Search code examples
hadoophiveapache-kafkahdfsspring-cloud-dataflow

Spring Cloud Dataflow - http | kafka and kafka | hdfs - Getting Raw message in HDFS


I am creating a basic stream in SCDF (Local Server 1.7.3) wherein I am configuring 2 streams. 1. HTTP -> Kafka Topic 2. Kafka Topic -> HDFS

Streams:

stream create --name ingest_from_http --definition "http --port=8000 --path-pattern=/test > :streamtest1"
stream deploy --name ingest_from_http --properties "app.http.spring.cloud.stream.bindings.output.producer.headerMode=raw"

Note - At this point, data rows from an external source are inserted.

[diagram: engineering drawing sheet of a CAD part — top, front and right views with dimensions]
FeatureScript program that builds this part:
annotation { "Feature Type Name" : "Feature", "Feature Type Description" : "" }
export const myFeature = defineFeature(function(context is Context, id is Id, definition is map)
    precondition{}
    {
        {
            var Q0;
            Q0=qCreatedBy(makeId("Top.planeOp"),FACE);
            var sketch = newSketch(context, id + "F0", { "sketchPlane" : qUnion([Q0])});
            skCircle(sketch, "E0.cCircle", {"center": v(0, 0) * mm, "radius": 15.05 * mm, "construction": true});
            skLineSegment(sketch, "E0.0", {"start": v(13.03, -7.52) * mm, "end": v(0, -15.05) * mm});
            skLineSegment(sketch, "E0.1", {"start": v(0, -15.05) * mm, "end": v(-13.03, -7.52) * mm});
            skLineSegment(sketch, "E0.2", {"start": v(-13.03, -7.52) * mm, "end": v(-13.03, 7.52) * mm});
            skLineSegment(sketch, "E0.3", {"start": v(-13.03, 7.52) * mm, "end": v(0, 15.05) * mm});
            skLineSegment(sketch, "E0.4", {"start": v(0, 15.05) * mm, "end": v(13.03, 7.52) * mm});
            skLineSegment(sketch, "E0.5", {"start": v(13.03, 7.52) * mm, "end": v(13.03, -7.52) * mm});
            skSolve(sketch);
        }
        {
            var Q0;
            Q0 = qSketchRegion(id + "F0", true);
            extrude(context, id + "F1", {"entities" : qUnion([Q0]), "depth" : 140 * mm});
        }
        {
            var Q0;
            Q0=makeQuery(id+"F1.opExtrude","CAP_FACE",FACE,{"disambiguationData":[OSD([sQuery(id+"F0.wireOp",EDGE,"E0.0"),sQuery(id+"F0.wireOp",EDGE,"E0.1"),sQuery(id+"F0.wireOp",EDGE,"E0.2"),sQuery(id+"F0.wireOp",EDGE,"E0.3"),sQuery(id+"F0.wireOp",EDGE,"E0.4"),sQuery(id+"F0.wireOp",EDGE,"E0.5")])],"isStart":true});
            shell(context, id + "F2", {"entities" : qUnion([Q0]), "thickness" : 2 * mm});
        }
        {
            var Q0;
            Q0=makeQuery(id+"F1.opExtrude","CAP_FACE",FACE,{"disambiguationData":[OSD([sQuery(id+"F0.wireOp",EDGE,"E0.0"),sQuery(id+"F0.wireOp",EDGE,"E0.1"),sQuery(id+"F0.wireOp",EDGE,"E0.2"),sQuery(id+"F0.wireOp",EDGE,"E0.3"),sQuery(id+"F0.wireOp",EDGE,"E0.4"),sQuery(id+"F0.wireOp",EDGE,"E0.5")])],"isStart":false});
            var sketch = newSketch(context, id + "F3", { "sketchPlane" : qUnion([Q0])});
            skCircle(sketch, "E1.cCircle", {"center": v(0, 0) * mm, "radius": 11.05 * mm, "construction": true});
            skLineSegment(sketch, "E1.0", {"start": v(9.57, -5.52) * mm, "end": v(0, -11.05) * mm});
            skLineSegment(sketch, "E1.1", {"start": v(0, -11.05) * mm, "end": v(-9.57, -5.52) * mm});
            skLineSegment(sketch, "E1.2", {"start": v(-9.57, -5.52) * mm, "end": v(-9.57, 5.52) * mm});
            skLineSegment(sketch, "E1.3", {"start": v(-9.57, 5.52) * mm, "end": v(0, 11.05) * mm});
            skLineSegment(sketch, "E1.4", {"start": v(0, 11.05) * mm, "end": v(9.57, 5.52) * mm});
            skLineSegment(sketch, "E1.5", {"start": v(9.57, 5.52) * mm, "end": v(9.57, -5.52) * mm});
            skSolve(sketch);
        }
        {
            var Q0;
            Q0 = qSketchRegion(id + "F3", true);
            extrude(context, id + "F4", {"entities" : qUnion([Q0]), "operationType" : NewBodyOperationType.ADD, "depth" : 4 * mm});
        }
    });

stream create --name ingest_to_hdfs --definition ":streamtest1 > hdfs --fs-uri=hdfs://<host>:8020 --directory=/tmp/hive/sensedev/streamdemo/ --file-extension=xml --spring.cloud.stream.bindings.input.consumer.headerMode=raw" 

I have created a Hive managed table on location /tmp/hive/sensedev/streamdemo/

DROP TABLE IF EXISTS gwdemo.xml_test;
CREATE TABLE gwdemo.xml_test(

id int,

name string

 )

ROW FORMAT SERDE 'com.ibm.spss.hive.serde2.xml.XmlSerDe'

WITH SERDEPROPERTIES (

"column.xpath.id"="/body/id/text()",

"column.xpath.name"="/body/name/text()"


)

STORED AS

INPUTFORMAT 'com.ibm.spss.hive.serde2.xml.XmlInputFormat'

OUTPUTFORMAT 'org.apache.hadoop.hive.ql.io.IgnoreKeyTextOutputFormat'

LOCATION '/tmp/hive/sensedev/streamdemo'

TBLPROPERTIES (

"xmlinput.start"="<body>",

"xmlinput.end"="</body>")

;

Testing:

  1. Whether Hive is able to read XML : Put a xml file in the location /tmp/hive/sensedev/streamdemo.

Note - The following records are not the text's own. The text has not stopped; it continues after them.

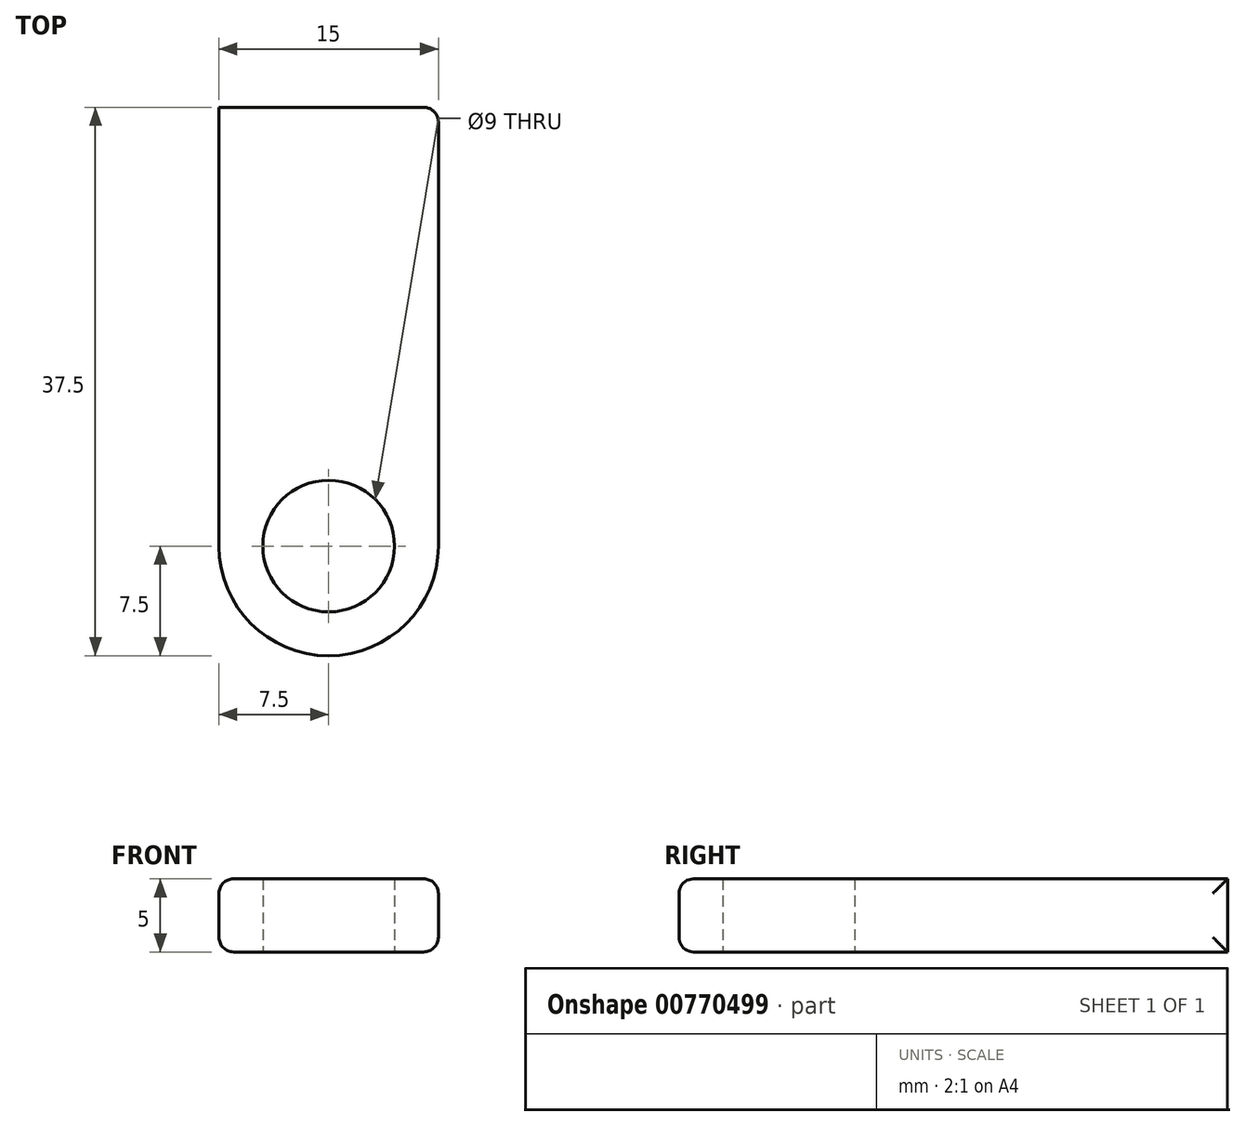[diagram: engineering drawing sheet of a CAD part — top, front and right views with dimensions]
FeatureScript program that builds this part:
annotation { "Feature Type Name" : "Feature", "Feature Type Description" : "" }
export const myFeature = defineFeature(function(context is Context, id is Id, definition is map)
    precondition{}
    {
        {
            var Q0;
            Q0=qCreatedBy(makeId("Top.planeOp"),FACE);
            var sketch = newSketch(context, id + "F0", { "sketchPlane" : qUnion([Q0])});
            skLineSegment(sketch, "E0.top", {"start": v(-7.5, 11.2) * mm, "end": v(7.5, 11.2) * mm});
            skLineSegment(sketch, "E0.left", {"start": v(-7.5, -18.8) * mm, "end": v(-7.5, 11.2) * mm});
            skLineSegment(sketch, "E0.right", {"start": v(7.5, -18.8) * mm, "end": v(7.5, 11.2) * mm});
            skArc(sketch, "E1", {"start": v(-7.5, -18.8) * mm, "mid": v(0, -26.3) * mm, "end": v(7.5, -18.8) * mm});
            skCircle(sketch, "E2", {"center": v(0, -18.8) * mm, "radius": 4.5 * mm});
            skSolve(sketch);
        }
        {
            var Q0;
            Q0=makeQuery(id+"F0.imprint","IMPRINT",FACE,{"disambiguationData":[TD([[makeQuery(id+"F0.imprint","IMPRINT",EDGE,{"derivedFrom":sQuery(id+"F0.wireOp",EDGE,"E0.top")}),-1.0]])]});
            extrude(context, id + "F1", {"entities" : qUnion([Q0]), "depth" : 5 * mm, "offsetDistance" : 25 * mm});
        }
        {
            var Q0;
            Q0=makeQuery(id+"F1.opExtrude","SWEPT_FACE",FACE,{"disambiguationData":[OSD([sQuery(id+"F0.wireOp",EDGE,"E0.right")])]});
            fillet(context, id + "F2", {"entities" : qUnion([Q0]), "radius" : 1 * mm, "tangentPropagation" : true, "allowEdgeOverflow" : false});
        }
    });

File Content: <body><id>1</id><name>Test1</name></body>

On running a SELECT command on the table, it was showing the above record properly.

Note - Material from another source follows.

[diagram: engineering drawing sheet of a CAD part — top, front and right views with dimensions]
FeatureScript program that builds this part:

  1. When posting record in SCDF with http post, I am getting proper data in Kafka Consumer but when I am checking HDFS, the xml files are being created but I am receiving raw messages in those files. Example:

    dataflow>http post --target http:///test --data "<body><id>2</id><name>Test2</name></body>" --contentType application/xml

In Kafka Console Consumer, I am able to read proper XML message: <body><id>2</id><name>Test2</name></body>

 $ hdfs dfs -cat /tmp/hive/sensedev/streamdemo/hdfs-sink-2.xml
[B@31d94539

Questions: 1. What am I missing? How can I get proper XML records in the newly created XML files in HDFS?


Solution

  • HDFS Sink expects a Java Serialized object.